Tuesday, November 5, 2013

The Injustice of Indefinite Detention

Prisoner: Why I am here?

Guard: You’re wife was murdered.

Prisoner: And you think I did it?

Guard: Spouses are often the ones responsible when their partner is murdered.

Prisoner: Then when is my court date?

Guard: You’re not going to have one.

Prisoner: Then you’re releasing me?

Guard: No.

Prisoner: You can’t hold me here without planning to give me a trial!

Guard: Yes I can. You might be guilty and therefore you’re too dangerous to release. It’s too bad we don’t have enough evidence to bring you to trial.

Everyone can recognize the injustice of this scenario. And it is the exact situation that 47 of the prisoners at Guantanamo find themselves in. But instead of being suspected of murdering their wives, the prisoners are accused of connections to terrorism.

On September 14, 2001 Congress passed the Authorization for the Use of Military Force which authorized the president to “use all necessary and appropriate force against those nations, organizations, or persons he determines planned, authorized, committed, or aided the attacks that occurred on September 11, 2001, or harbored such organizations or persons, in order to prevent any future acts of international terror against the United States by such nations, organizations, or persons.”

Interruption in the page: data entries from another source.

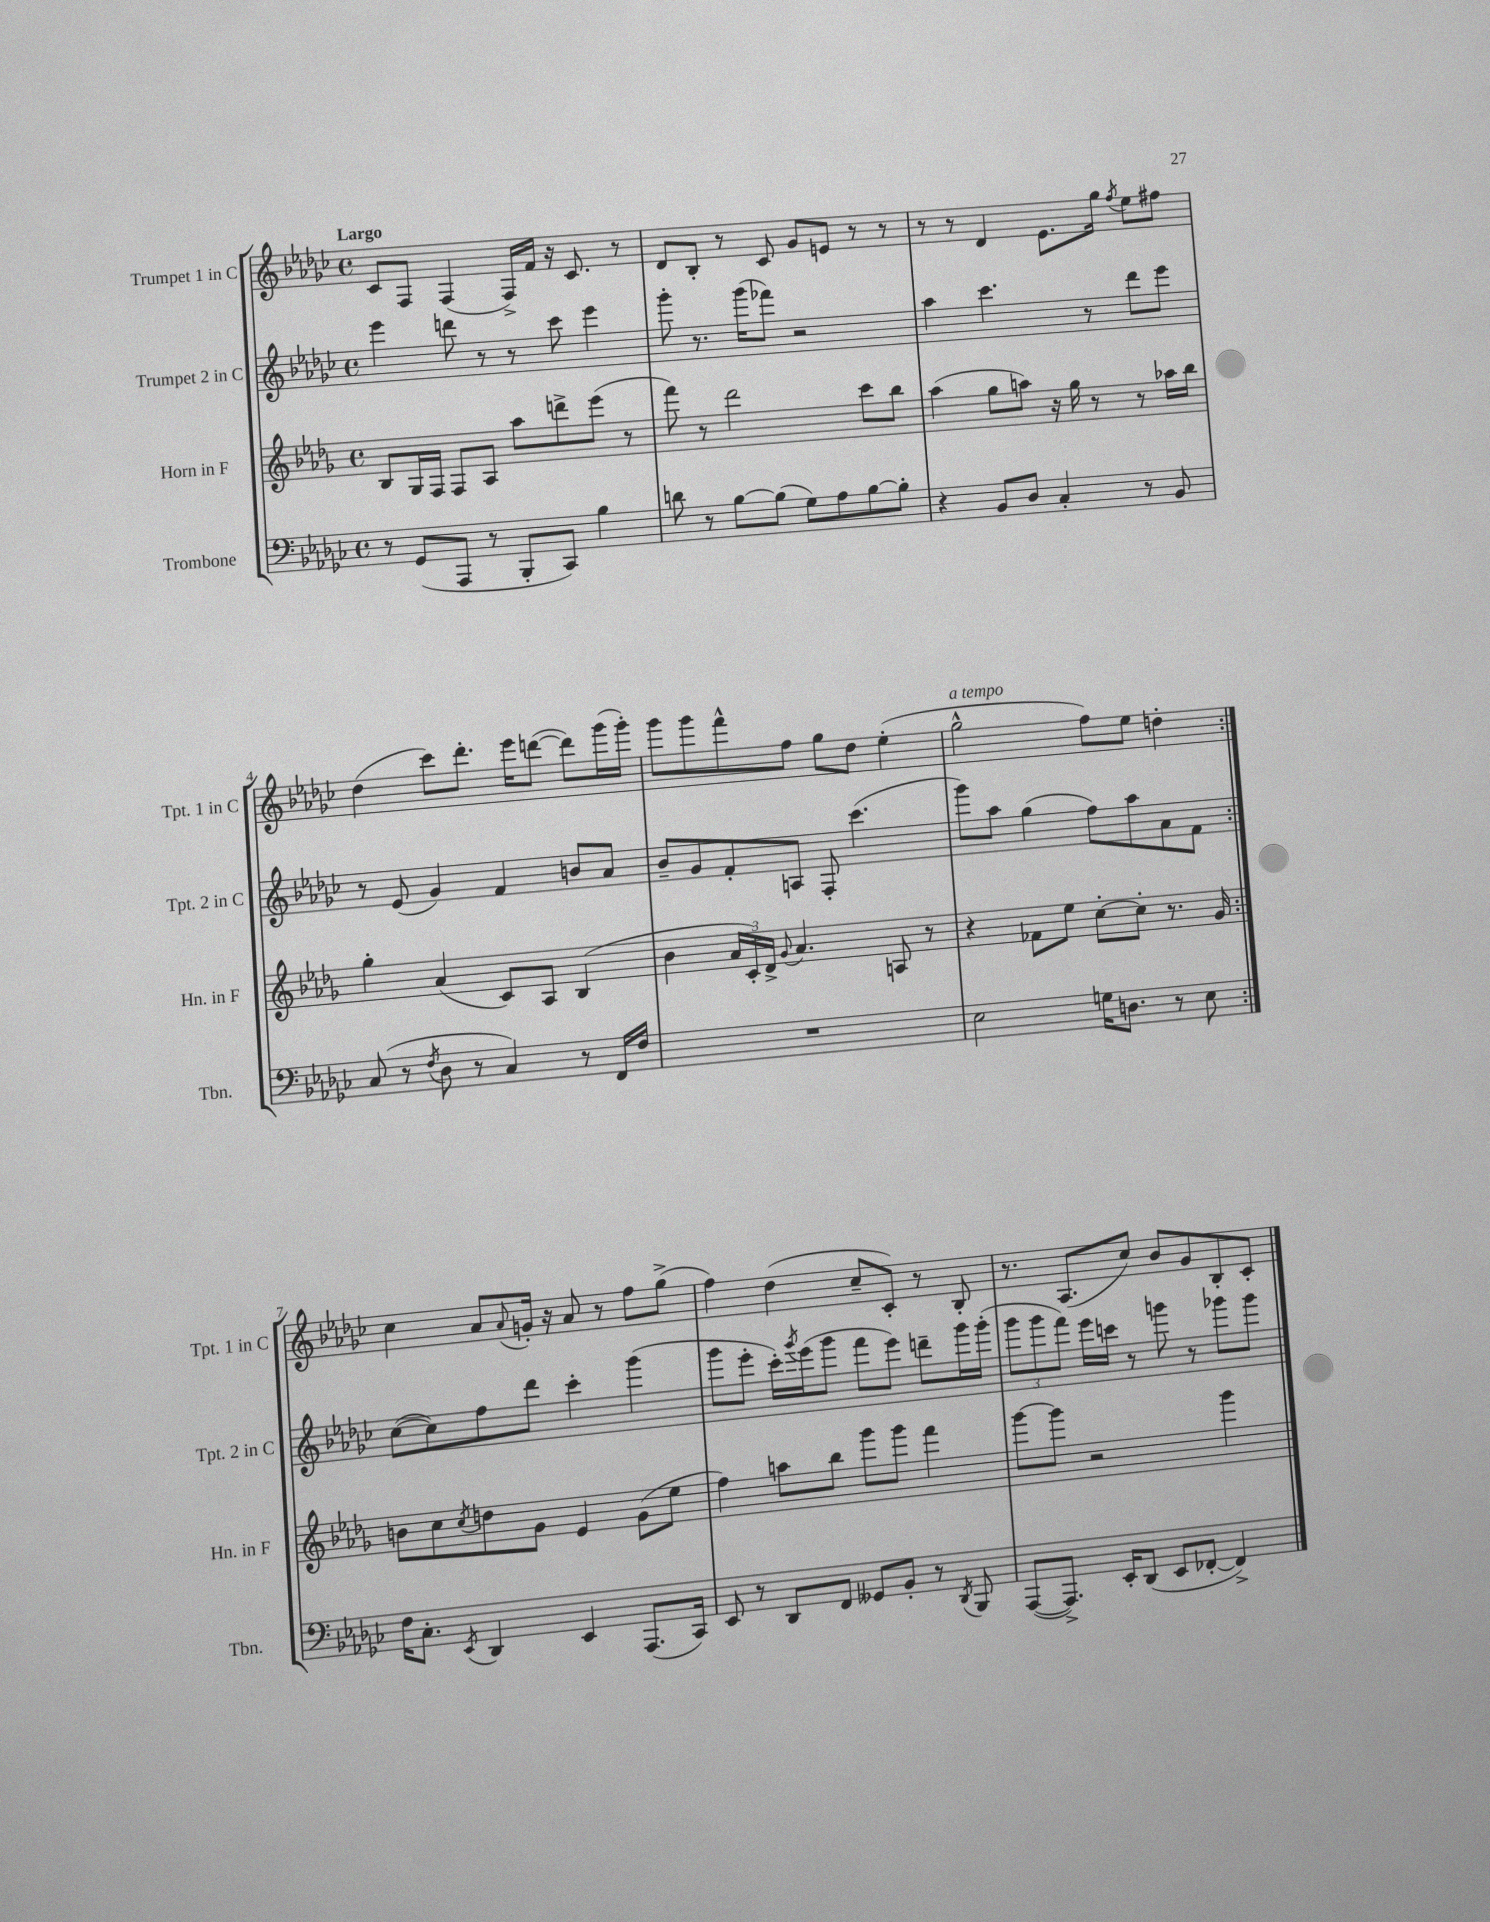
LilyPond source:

<<
\new StaffGroup <<
\new Staff = "s0" \with { instrumentName = "Trumpet 1 in C" shortInstrumentName = "Tpt. 1 in C" } {
    \clef treble \key ges \major \defaultTimeSignature \time 4/4 \tempo "Largo"
    \repeat volta 2 { ces'8 f8 f4( f16->) f'16 r16 ces'8. r8 |
    des'8 bes8-. r8 ces'8 ges'8 e'8 r8 r8 |
    r8 r8 des'4 ees'8. ges''16 \acciaccatura { f''8 } ees''8 fis''8 |
    des''4( ces'''8) des'''8.-. ees'''16 d'''8~( d'''8) ges'''16( ges'''16-.) |
    ges'''8 ges'''8 f'''8-^ f''8 ges''8 des''8 ees''4-.( |
    ges''2-^^\markup { \italic "a tempo" } f''8) ees''8 d''4-. | }
    ces''4 aes'8 \appoggiatura { aes'8 } g'16-. r16 aes'8 r8 f''8 ges''8->( |
    f''4) des''4( ces''8-- ces'8-.) r8 bes8-. |
    r8. aes8.( ces''8) bes'8 ges'8 bes8-. ces'8-. \bar "|." |
}
\new Staff = "s1" \with { instrumentName = "Trumpet 2 in C" shortInstrumentName = "Tpt. 2 in C" } {
    \clef treble \key ges \major \defaultTimeSignature \time 4/4
    \repeat volta 2 { ees'''4 d'''8 r8 r8 ces'''8 ees'''4 |
    ges'''8-. r8. ges'''16( fes'''8) r2 |
    aes''4 ces'''4. r8 des'''8 ees'''8 |
    r8 ees'8( ges'4) f'4 b'8 aes'8 |
    bes'8-- ges'8 f'8-. a8 f8-. ces'''4.( |
    ges'''8) aes''8 ges''4( f''8) aes''8 aes'8 f'8 | }
    ces''8~( ces''8) f''8 des'''8 ces'''4-. ges'''4( |
    ges'''8 ees'''8-. ces'''16-.) \acciaccatura { ges'''8 } ees'''16( ges'''8 f'''8 ees'''8) d'''8-- ges'''16 ges'''16-.( |
    \tuplet 3/2 { ges'''8 ges'''8 f'''8) } ees'''16 c'''16 r8 g'''8 r8 ges'''8 ges'''8 \bar "|." |
}
\new Staff = "s2" \with { instrumentName = "Horn in F" shortInstrumentName = "Hn. in F" } {
    \clef treble \key des \major \defaultTimeSignature \time 4/4
    \repeat volta 2 { bes8 ges16 f16 f8 aes8 aes''8 d'''8-> ees'''8( r8 |
    f'''8) r8 des'''2 c'''8 bes''8 |
    aes''4( ges''8 a''8) r16 ges''16 r8 r8 aes''16 bes''16 |
    ges''4-. aes'4( c'8) aes8 bes4( |
    bes'4 \tuplet 3/2 { aes'16 c'16-.) des'16-> } \appoggiatura { ges'8 } aes'4. a8 r8 |
    r4 fes'8 ees''8 c''8~-. c''8-. r8. ges'16 | }
    b'8 c''8 \acciaccatura { c''8 } d''8 ges'8 ees'4 ges'8( ees''8 |
    f''4) a''8 bes''8 ges'''8 ges'''8 f'''4 |
    ges'''8~ ges'''8 r2 ges'''4 \bar "|." |
}
\new Staff = "s3" \with { instrumentName = "Trombone" shortInstrumentName = "Tbn." } {
    \clef bass \key ges \major \defaultTimeSignature \time 4/4
    \repeat volta 2 { r8 ges,8( aes,,8 r8 bes,,8-. ces,8) bes4 |
    d'8 r8 bes8~ bes8( ges8) aes8 bes8~ bes8-. |
    r4 bes,8 des8 ces4-. r8 bes,8 |
    ces8( r8 \acciaccatura { f8 } des8 r8 ces4) r8 f,16 f16 |
    R1 |
    ees2 g16 d8. r8 ees8 | }
    f16 ces8.-. \acciaccatura { ees,8 } des,4 ees,4 aes,,8.( ces,16) |
    ees,8 r8 des,8 f,8 geses,8 bes,8-. r8 \acciaccatura { des,8 } bes,,8 |
    aes,,8~( aes,,8.->) ees,16-. des,8( ees,8 fes,8~-. fes,4->) \bar "|." |
}
>>
>>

President Bush and President Obama interpreted this law as allowing the indefinite detention of Al Qaeda and Taliban suspects without charge or trial. Courts have upheld this presidential power “until the end of hostilities.” As the War on Terror, or as Obama likes to say “the war against Al Qaeda,” is endless, so is this power.

The core of Guantanamo is the concept of indefinite detention. What do you do with the people that you think might be guilty but don’t have the evidence to prove that they are in a court of law? Both the President and Congress believe that these people should be imprisoned until they die. In their view the greater harm would come from releasing someone who does have ties to terrorism than in keeping an innocent man in prison. And indeed there have been a few former Guantanamo prisoners who were militants that returned to the battlefield after they were released. The exact number is hard to determine, but it is likely small compared to the number of prisoners who haven’t.

I think the greater harm comes from wrongly imprisoning an innocent person. It is also possible that some of the prisoners in this group are guilty of working with Al Qaeda or the Taliban, but played minor roles. No civilized country can adopt a policy whereby it keeps prisoners locked up for the rest of their lives without a trial. That is a power that is fit only for tyrants and despots.